### Supplied passage ###

First season is a young woman inherits this legacy from her father who is the most
prestigious and feared wine expert in the world. And basically he has left her as his legacy
a competition to earn his seller and his mantle. And she must compete against her father,
her late father's protege, who's a Japanese man who turns out, spoiler alert, is her half-brother.
It's always the way. That's how we met. And your father was the most discerning film critic in
Philadelphia. And he put us on this podcast together. Rather than make it another competition,
they made the season half kind of a chase to find a missing wine
and then a much more like character-driven story
about the depths that we will go to find out the truth about our past or whatever.
And it was really well done.
And it set the show up in a way that would allow it to run future seasons.
Okay.
Did they go to the seller?
Did they finally get somebody win?

### Recorded information ###

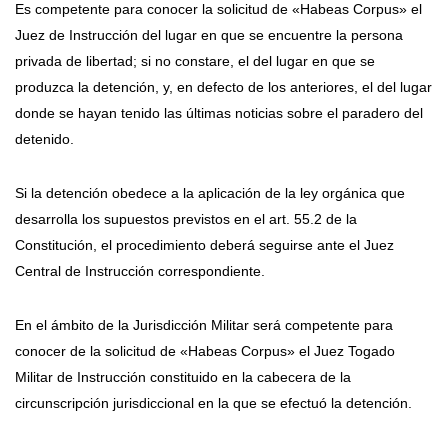
Es competente para conocer la solicitud de «Habeas Corpus» el
Juez de Instrucción del lugar en que se encuentre la persona
privada de libertad; si no constare, el del lugar en que se
produzca la detención, y, en defecto de los anteriores, el del lugar
donde se hayan tenido las últimas noticias sobre el paradero del
detenido.
Si la detención obedece a la aplicación de la ley orgánica que
desarrolla los supuestos previstos en el art. 55.2 de la
Constitución, el procedimiento deberá seguirse ante el Juez
Central de Instrucción correspondiente.
En el ámbito de la Jurisdicción Militar será competente para
conocer de la solicitud de «Habeas Corpus» el Juez Togado
Militar de Instrucción constituido en la cabecera de la
circunscripción jurisdiccional en la que se efectuó la detención.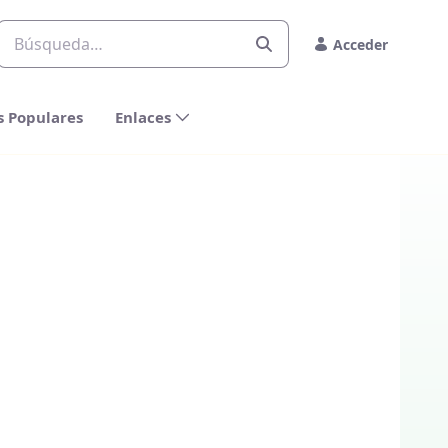
Acceder
s Populares
Enlaces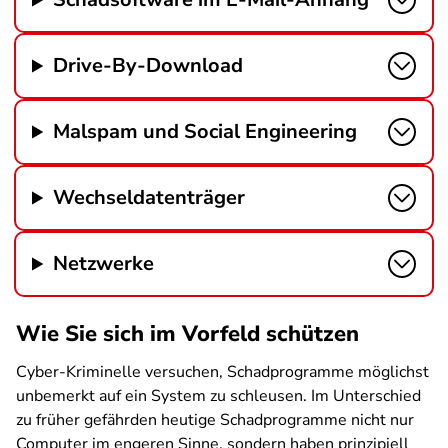
Drive-By-Download
Malspam und Social Engineering
Wechseldatenträger
Netzwerke
Wie Sie sich im Vorfeld schützen
Cyber-Kriminelle versuchen, Schadprogramme möglichst
unbemerkt auf ein System zu schleusen. Im Unterschied
zu früher gefährden heutige Schadprogramme nicht nur
Computer im engeren Sinne, sondern haben prinzipiell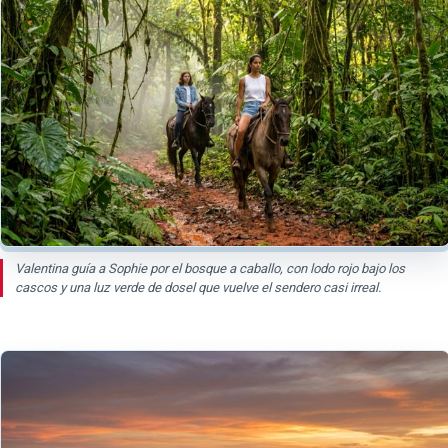
Valentina guía a Sophie por el bosque a caballo, con lodo rojo bajo los
cascos y una luz verde de dosel que vuelve el sendero casi irreal.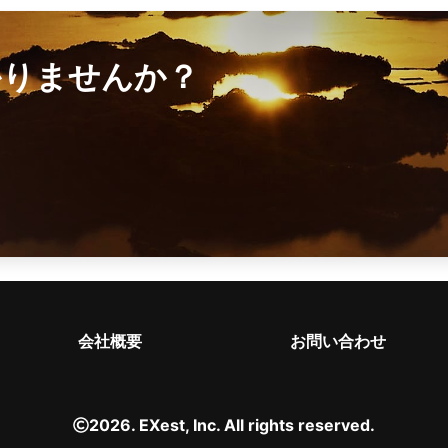
かりませんか？
会社概要
お問い合わせ
2026. EXest, Inc. All rights reserved.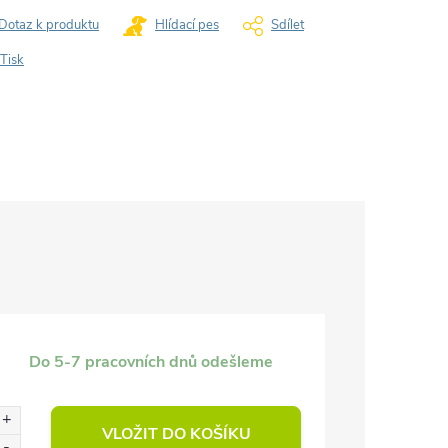
Dotaz k produktu
Hlídací pes
Sdílet
Tisk
Do 5-7 pracovních dnů odešleme
VLOŽIT DO KOŠÍKU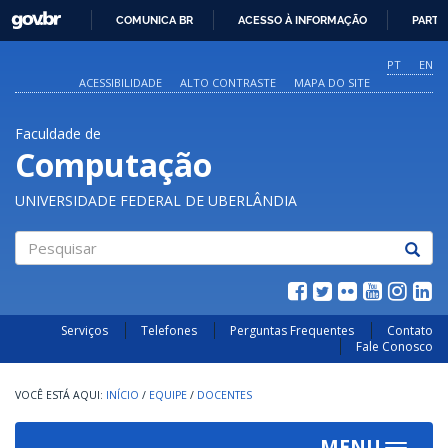
GOVBR
COMUNICA BR
ACESSO À INFORMAÇÃO
PARTI
IR
PARA
PT
EN
O
ACESSIBILIDADE
ALTO CONTRASTE
MAPA DO SITE
CONTEÚDO
Faculdade de
Computação
UNIVERSIDADE FEDERAL DE UBERLÂNDIA
Pesquisar
Serviços
Telefones
Perguntas Frequentes
Contato
Fale Conosco
INÍCIO
/
EQUIPE
/
DOCENTES
MENU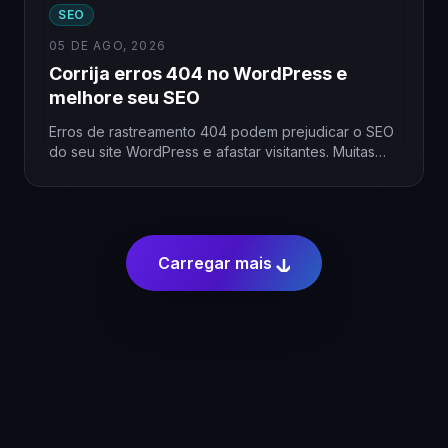
SEO
05 DE AGO, 2026
Corrija erros 404 no WordPress e
melhore seu SEO
Erros de rastreamento 404 podem prejudicar o SEO
do seu site WordPress e afastar visitantes. Muitas
vezes, esses…
Carregar mais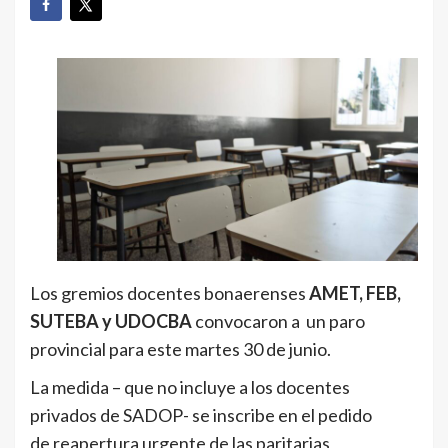
Los gremios docentes bonaerenses
AMET, FEB,
SUTEBA y UDOCBA
convocaron a un paro
provincial para este martes 30 de junio.
La medida – que no incluye a los docentes
privados de SADOP- se inscribe en el pedido
de reapertura urgente de las paritarias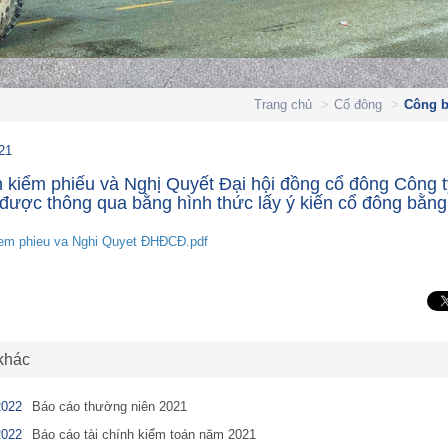
Trang chủ
Cổ đông
Công b
21
 kiểm phiếu và Nghị Quyết Đại hội đồng cổ đông Công 
được thông qua bằng hình thức lấy ý kiến cổ đông bằng
iem phieu va Nghi Quyet ĐHĐCĐ.pdf
 khác
2022
Báo cáo thường niên 2021
2022
Báo cáo tài chính kiểm toán năm 2021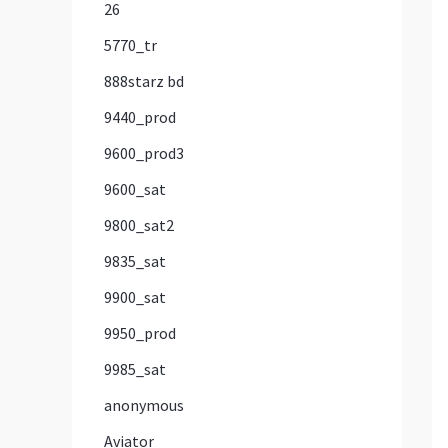
26
5770_tr
888starz bd
9440_prod
9600_prod3
9600_sat
9800_sat2
9835_sat
9900_sat
9950_prod
9985_sat
anonymous
Aviator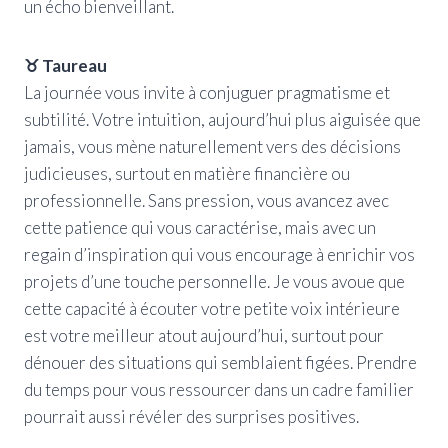
un écho bienveillant.
♉ Taureau
La journée vous invite à conjuguer pragmatisme et
subtilité. Votre intuition, aujourd’hui plus aiguisée que
jamais, vous mène naturellement vers des décisions
judicieuses, surtout en matière financière ou
professionnelle. Sans pression, vous avancez avec
cette patience qui vous caractérise, mais avec un
regain d’inspiration qui vous encourage à enrichir vos
projets d’une touche personnelle. Je vous avoue que
cette capacité à écouter votre petite voix intérieure
est votre meilleur atout aujourd’hui, surtout pour
dénouer des situations qui semblaient figées. Prendre
du temps pour vous ressourcer dans un cadre familier
pourrait aussi révéler des surprises positives.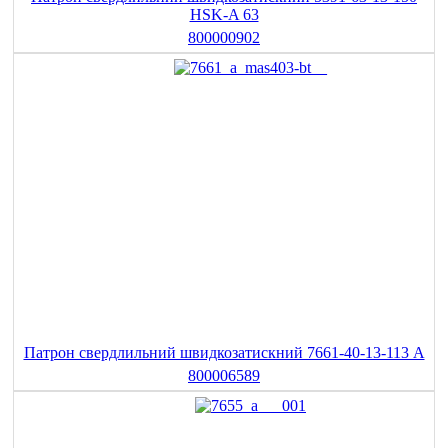
HSK-A 63
800000902
Патрон свердлильний швидкозатискний 7661-40-13-113 A
800006589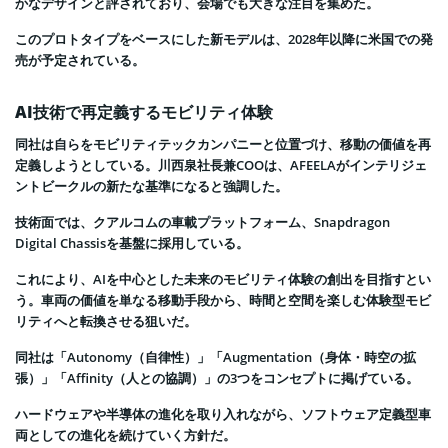
かなデザインと評されており、会場でも大きな注目を集めた。
このプロトタイプをベースにした新モデルは、2028年以降に米国での発
売が予定されている。
AI技術で再定義するモビリティ体験
同社は自らをモビリティテックカンパニーと位置づけ、移動の価値を再
定義しようとしている。川西泉社長兼COOは、AFEELAがインテリジェ
ントビークルの新たな基準になると強調した。
技術面では、クアルコムの車載プラットフォーム、Snapdragon
Digital Chassisを基盤に採用している。
これにより、AIを中心とした未来のモビリティ体験の創出を目指すとい
う。車両の価値を単なる移動手段から、時間と空間を楽しむ体験型モビ
リティへと転換させる狙いだ。
同社は「Autonomy（自律性）」「Augmentation（身体・時空の拡
張）」「Affinity（人との協調）」の3つをコンセプトに掲げている。
ハードウェアや半導体の進化を取り入れながら、ソフトウェア定義型車
両としての進化を続けていく方針だ。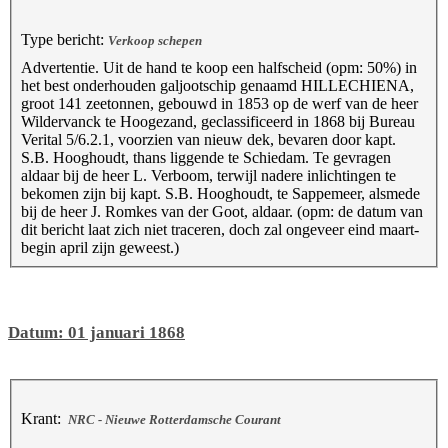
Type bericht:
Verkoop schepen
Advertentie. Uit de hand te koop een halfscheid (opm: 50%) in
het best onderhouden galjootschip genaamd HILLECHIENA,
groot 141 zeetonnen, gebouwd in 1853 op de werf van de heer
Wildervanck te Hoogezand, geclassificeerd in 1868 bij Bureau
Verital 5/6.2.1, voorzien van nieuw dek, bevaren door kapt.
S.B. Hooghoudt, thans liggende te Schiedam. Te gevragen
aldaar bij de heer L. Verboom, terwijl nadere inlichtingen te
bekomen zijn bij kapt. S.B. Hooghoudt, te Sappemeer, alsmede
bij de heer J. Romkes van der Goot, aldaar. (opm: de datum van
dit bericht laat zich niet traceren, doch zal ongeveer eind maart-
begin april zijn geweest.)
Datum: 01 januari 1868
Krant:
NRC - Nieuwe Rotterdamsche Courant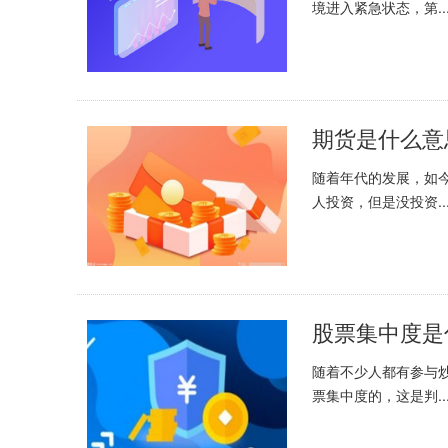
境进入紧急状态，第..
期货是什么意
随着年代的发展，如
人投资，但是没投资..
股票集中度是
随着不少人都有参与
票集中度的，这是判..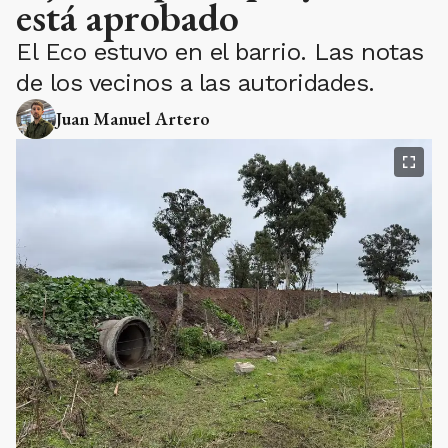
está aprobado
El Eco estuvo en el barrio. Las notas
de los vecinos a las autoridades.
Juan Manuel Artero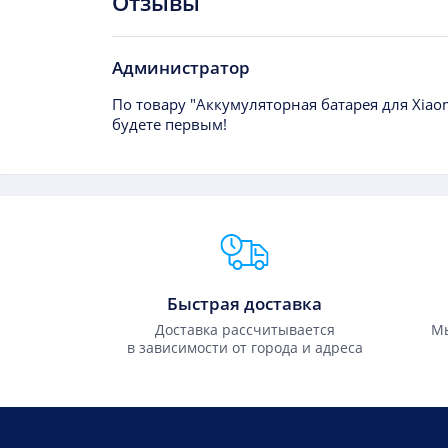
Отзывы
Администратор
По товару "Аккумуляторная батарея для Xiaom
будете первым!
Преимущества Fixmobile
Быстрая доставка
Доставка рассчитывается
Мы
в зависимости от города и адреса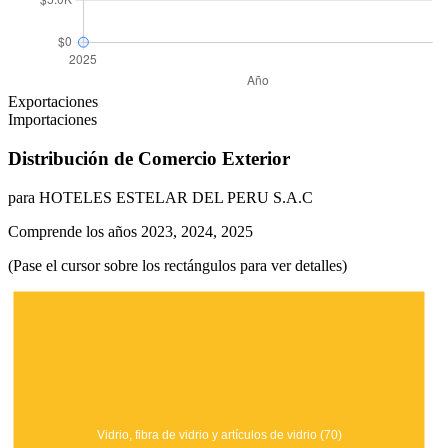
Exportaciones
Importaciones
Distribución de Comercio Exterior
para HOTELES ESTELAR DEL PERU S.A.C
Comprende los años 2023, 2024, 2025
(Pase el cursor sobre los rectángulos para ver detalles)
Vidrio, fibra de vidrio y artículos de vidrio (70)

###

■ Things to do ■
a) Render this sentence from the wine-series transcript into Spanish: "And it set the show up in a way that would allow it to run future seasons."
b) For each statement, decide whether the wine-series transcript supports it. Answer yes or no and quote the deciding words.
(i) The father's protege turns out to be the young woman's half-brother.
(ii) The season described was built as another competition.
(iii) The speaker judged the season to be poorly made.

■ Answers to the exercises ■
a) Y preparó la serie de una manera que le permitiría emitir temporadas futuras.

b)
(i) Yes: "her late father's protege, who's a Japanese man who turns out, spoiler alert, is her half-brother."
(ii) No: "Rather than make it another competition, they made the season half kind of a chase to find a missing wine"
(iii) No: "And it was really well done."